High humidity within homes creates numerous problems. For residents of those homes, it can contribute to allergies and other respiratory issues, as well as compromise the perceived indoor air quality (IAQ). Moreover, it often increases the energy required for conditioning the home; fosters the growth of dust mites, molds and bugs; and in some cases leads to the damage of building components.
Despite the many home-related humidity issues, there has been little to no measured data available on actual indoor humidity levels in U.S. households. That is why the U.S. Department of Housing and Urban Development (HUD) funded Steven Winter Associates, Inc. (SWA) to collect data on interior humidity levels in homes.

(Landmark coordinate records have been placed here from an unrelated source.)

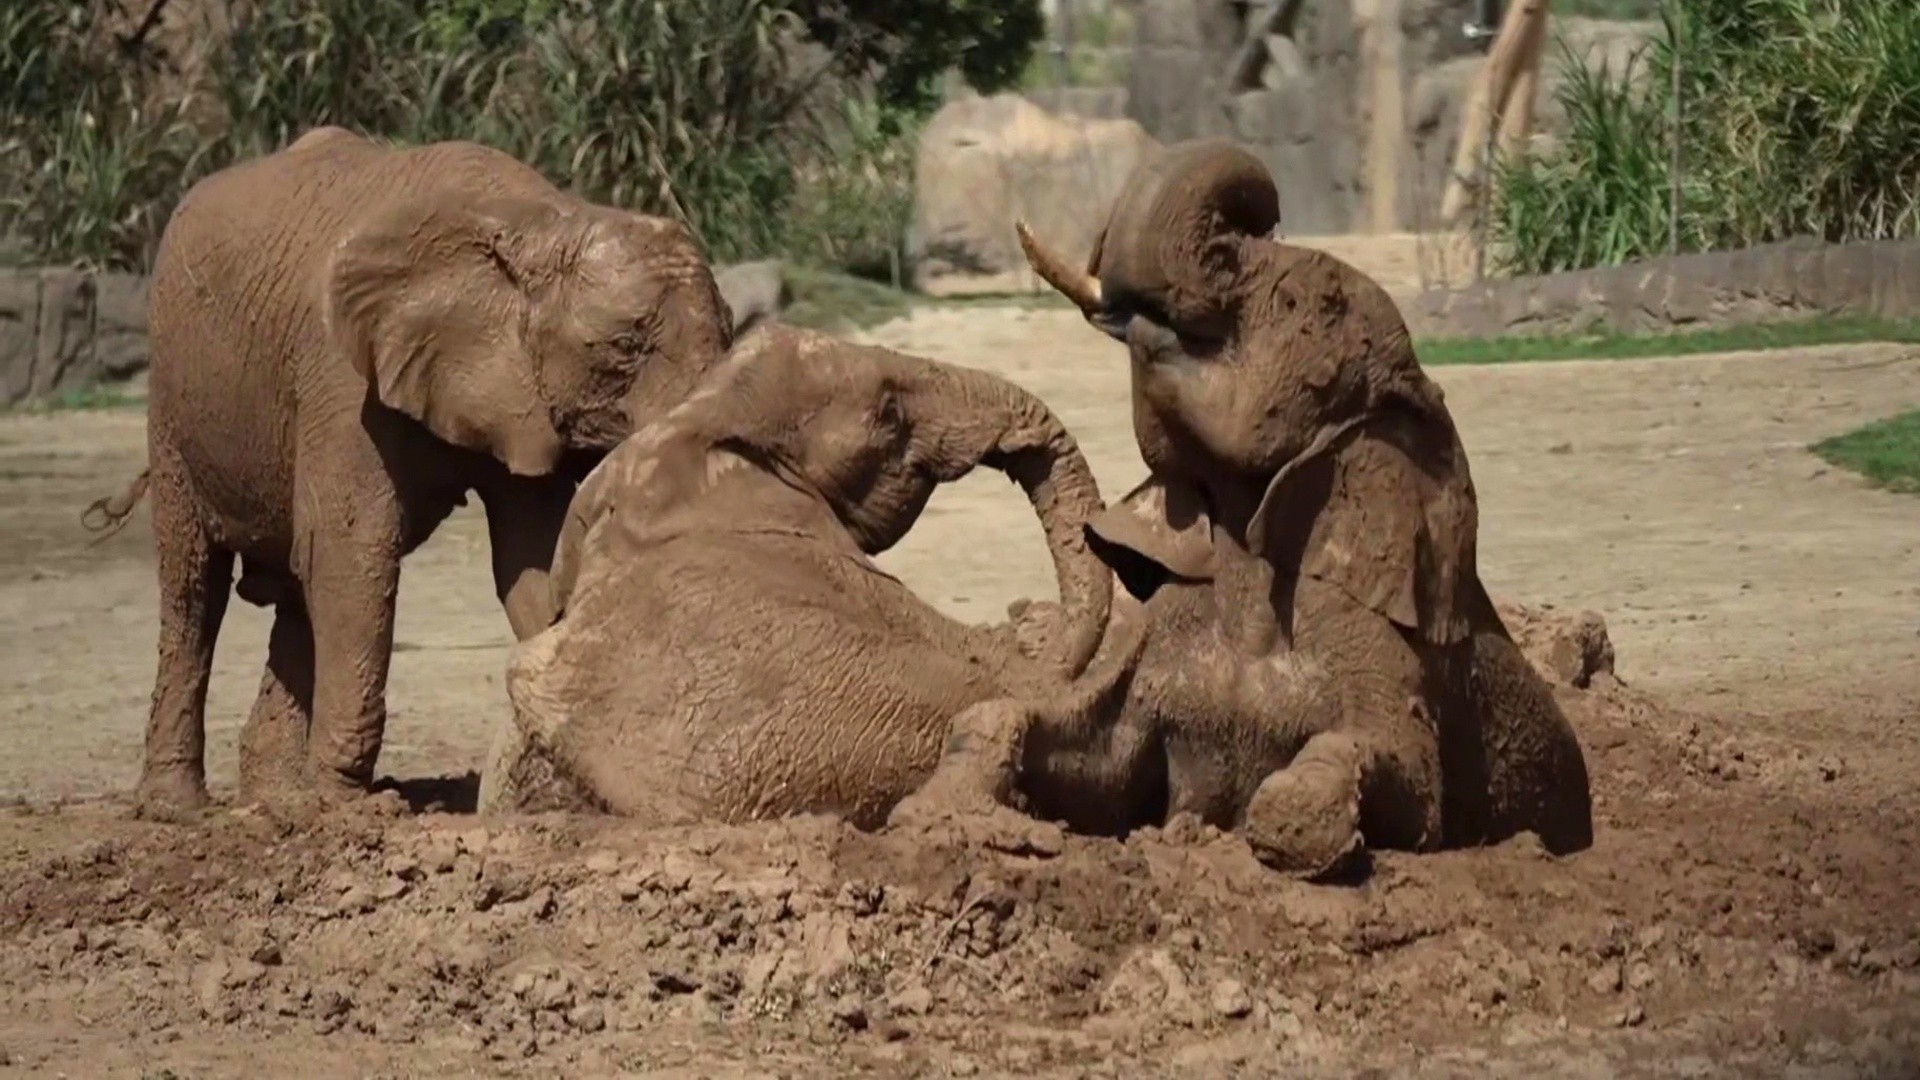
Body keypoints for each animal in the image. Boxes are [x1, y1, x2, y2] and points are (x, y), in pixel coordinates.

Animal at [87, 127, 733, 815]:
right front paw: (348, 810)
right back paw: (177, 806)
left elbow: (531, 554)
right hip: (173, 399)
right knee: (195, 587)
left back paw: (276, 800)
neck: (539, 221)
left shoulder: (519, 393)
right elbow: (353, 549)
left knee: (293, 590)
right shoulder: (341, 380)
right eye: (624, 348)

"The study was aimed at aiding efforts already underway by the ASHRAE Standard Committee 160P on 'Design Criteria for Preventing Moisture Damage in Buildings' and others to develop moisture modeling tools and related technical standards," explained Lois Arena, a senior engineer with SWA, who recently authored a report for HUD, Data Monitoring of Indoor Air Quality (IAQ): Part II. "To support those standards initiatives, it was critical to have a much clearer understanding of where high levels of indoor humidity occur, as well as the contributing factors."
Under the HUD-funded project, SWA collected a full year of indoor temperature and humidity data from 60 homes within three different regions of the United States: the warm, humid Southeast, the cold Northeast and the Pacific Northwest. Additionally, SWA collected house and household characteristic data including occupancy levels, insulation levels, equipment efficiencies, envelope leakage, and duct leakage.
To monitor temperature and humidity levels, SWA engineers selected HOBO U12 data loggers from Onset. The battery-powered devices were used to record humidity levels around-the clock—even during power outages. SWA then used the accompanying HOBOware® Pro software to convert the data into time-stamped graphs that could be displayed on the company's personal computers.
"When we looked at monitoring options, we were impressed by the small, battery-powered HOBO data loggers, " Ms. Arena recalled. "The ease of installation, accuracy, and cost-effectiveness of these devices clearly outweighed the costs associated with the travel and man hours necessary to conduct an extra site visit."
The year-long analysis by SWA revealed several insights. While some confirmed some common industry assumptions, there also were a few surprises. For example, SWA's analysis of the data showed that homes in the marine climate consistently saw indoor relative humidity levels above 50%, which was higher than the levels detected in the other regions on average. However, the cold region had the highest occurrences of moisture problems.
Additionally, analysis showed some commonality among all three regions. For instance, the most common areas of visible mold or moisture damage were on or around the windows and in the bathrooms. However, SWA found clear regional differences as well. Notably:
- In the hot, humid Southeast, moisture problems seem to occur during the late fall/early winter in the newer, more efficient homes studied in that region. One thought is that because these homes are more comfortable and require less space conditioning during those months, this may be allowing the interior relative humidity levels to rise.
- In the cold Northeast, many of the homes had moisture leakage in the basement, and all had a portion of the basement that was unfinished. Homes with moisture problems in this set also had a much higher average air change rate compared to those without.
- In the marine environment of the Pacific Northwest, all the homes with moisture problems had either a full or partial crawl space without a well-sealed vapor barrier over the dirt.
"One of the important insights from our year of monitoring and analysis is that, in general, there are no statistically significant correlations across climate zones. Instead, each region has problems specific to that location, which need to be addressed," Ms. Arena observes. "Through this real-world data, we now understand that, rather than setting blanket recommendations for moisture control, it will be important to establish standards and guidelines that are applicable to the specific challenges of each zone."